COMPITI DA SVOLGERE:
1 - Indica se ciascuna affermazione concorda con il testo sul curatore fallimentare, rispondendo sì o no e citando le parole decisive del testo: (a) il curatore è nominato dal tribunale nella sentenza dichiarativa di fallimento; (b) in un fallimento possono essere nominati più curatori; (c) la riforma del 2006 ha ridotto i poteri del giudice delegato.
2 - Aggiorna il passo del testo sul curatore fallimentare che va da "Il curatore è nominato" giù fino a "adeguate capacità imprenditoriali.", mettendo "giudice" al posto di "tribunale", e riportalo per intero.

TESTO DEL DOCUMENTO:

****************************************

Il nuovo sistema degli organi del fallimento, frutto della riforma del 2006, lascia sostanzialmente immutati poteri del tribunale fallimentare, ridimensiona sensibilmente i poteri del giudice delegato, conferisce ampia autonomia gestionale al curatore e attribuisce significativi poteri al comitato dei creditori.

IL CURATORE.
ART. 31 ≈ Il curatore ha l’amministrazione del patrimonio fallimentare e compie tutte le operazioni di procedura sotto la vigilanza del giudice delegato e del comitato dei creditori, nell’ambito delle funzioni ad esso attribuite.
Il patrimonio fallimentare può essere incrementato con l’acquisizione di nuovi beni e con proventi delle azioni risarcitorie; può essere riconosciuto con le azioni revocatorie e sfruttato con l’impiego dell’azienda mediante un contratto di affitto o della stesa impresa attraverso l’esercizio provvisorio. Il curatore è un libero professionista o un esperto in gestione d’impresa che opera a fianco dell’autorità giudiziaria, essendo da questa incaricato delle funzioni relative all’amministrazione del patrimonio fallimentare.
Il curatore è nominato dal tribunale nella sentenza dichiarativa di fallimento, o in caso di sostituzione o di revoca, con decreto del tribunale. Si tratta di organo uni personale: nel fallimento può essere nominato un solo curatore che può essere soltanto una persona fisica. I requisiti per la nomina a curatore sono fissati nell’art. 28, l’incarico può essere affidato: a) agli avvocati, ai dottori commercialisti, ai ragionieri ed ai ragionieri commercialisti; b) agli studi professionali associati, alle società tra professionisti (novità introdotta dalla riforma,purché si tratti di soci iscritti alla società – studi associati sono quelli previsto dalla l. n.1815 del 39); c) a coloro che abbiano svolto funzioni di amministrazione, direzione e controllo in società per azioni, dando prova di adeguate capacità imprenditoriali.
L’art. 28 consente che un soggetto non iscritto ad un albo professionale sia nominato curatore ma soltanto in presenza di due condizioni positive e di una negativa:
1. che abbia svolto funzioni amministrative, di direzione e controllo in società per azioni;
2. che abbia dato prova di adeguate capacità imprenditoriali;
3. che non sia intervenuta ei suoi confronti la dichiarazione di fallimento negli ultimi dieci anni.

****************************************

I DATI:
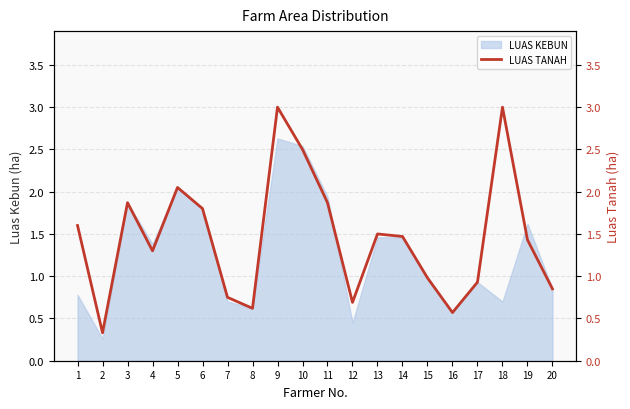

The value of LUAS KEBUN at 14 is 2.1. True or false?

False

****************************************

RISPOSTE IN ORDINE:
1 -
(a) Sì: «Il curatore è nominato dal tribunale nella sentenza dichiarativa di fallimento»
(b) No: «nel fallimento può essere nominato un solo curatore che può essere soltanto una persona fisica»
(c) Sì: «ridimensiona sensibilmente i poteri del giudice delegato»

2 -
Il curatore è nominato dal giudice nella sentenza dichiarativa di fallimento, o in caso di sostituzione o di revoca, con decreto del giudice. Si tratta di organo uni personale: nel fallimento può essere nominato un solo curatore che può essere soltanto una persona fisica. I requisiti per la nomina a curatore sono fissati nell’art. 28, l’incarico può essere affidato: a) agli avvocati, ai dottori commercialisti, ai ragionieri ed ai ragionieri commercialisti; b) agli studi professionali associati, alle società tra professionisti (novità introdotta dalla riforma,purché si tratti di soci iscritti alla società – studi associati sono quelli previsto dalla l. n.1815 del 39); c) a coloro che abbiano svolto funzioni di amministrazione, direzione e controllo in società per azioni, dando prova di adeguate capacità imprenditoriali.